Aunt Hannah, too, enjoyed the visit very much,
though yet there was one thing that disturbed
her--the vaguely troubled look in Billy's eyes,
which to-day was more apparent than ever. Not
until just before Billy went home did something
occur to give Aunt Hannah a possible clue as to
what was the meaning of it. That something
was a question from Billy.
"Aunt Hannah, why don't I feel like Marie
did? why don't I feel like everybody does in
books and stories? Marie went around with such
a detached, heavenly, absorbed look in her eyes,
before the twins came to her home. But I don't.

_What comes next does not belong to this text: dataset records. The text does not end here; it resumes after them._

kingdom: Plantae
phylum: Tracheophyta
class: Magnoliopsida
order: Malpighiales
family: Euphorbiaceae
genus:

I don't find anything like that in my face, when I
look in the glass. And I don't feel detached and
absorbed and heavenly. I'm happy, of course;
but I can't help thinking of the dear, dear times
Bertram and I have together, just we two, and I
can't seem to imagine it at all with a third person
around."
"Yes, I know. And I suppose I might as well
own up to the rest of it too. I--I'm actually afraid
of babies, Aunt Hannah! Well, I am," she
reiterated, in answer to Aunt Hannah's gasp of
disapproval. "I'm not used to them at all. I never
had any little brothers and sisters, and I don't
know how to treat babies. I--I'm always afraid
they'll break, or something. I'm just as afraid
of the twins as I can be. How Marie can handle
them, and toss them about as she does, I don't
see."
"Well, it looks that way to me," sighed Billy.
"Anyhow, I know I can never get to handle them
like that--and that's no way to feel! And I'm
ashamed of myself because I can't be detached
and heavenly and absorbed," she added, rising
to go. "Everybody always is, it seems, but just
me."
"Fiddlededee, my dear!" scoffed Aunt Hannah,
patting Billy's downcast face. "Wait till a
year from now, and we'll see about that third-
person bugaboo you're worrying about. I'm
not worrying now; so you'd better not!"